**** Materials provided

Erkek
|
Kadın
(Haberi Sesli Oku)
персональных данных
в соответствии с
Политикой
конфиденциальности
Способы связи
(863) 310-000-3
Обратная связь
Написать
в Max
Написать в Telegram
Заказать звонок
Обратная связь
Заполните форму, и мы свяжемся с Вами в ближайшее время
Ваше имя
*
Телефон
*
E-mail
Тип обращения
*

********

Rewrite the items, renaming "Обратная связь" to "Связаться с нами" wherever it occurs and leaving every other line untouched.

Erkek
|
Kadın
(Haberi Sesli Oku)
персональных данных
в соответствии с
Политикой
конфиденциальности
Способы связи
(863) 310-000-3
Связаться с нами
Написать
в Max
Написать в Telegram
Заказать звонок
Связаться с нами
Заполните форму, и мы свяжемся с Вами в ближайшее время
Ваше имя
*
Телефон
*
E-mail
Тип обращения
*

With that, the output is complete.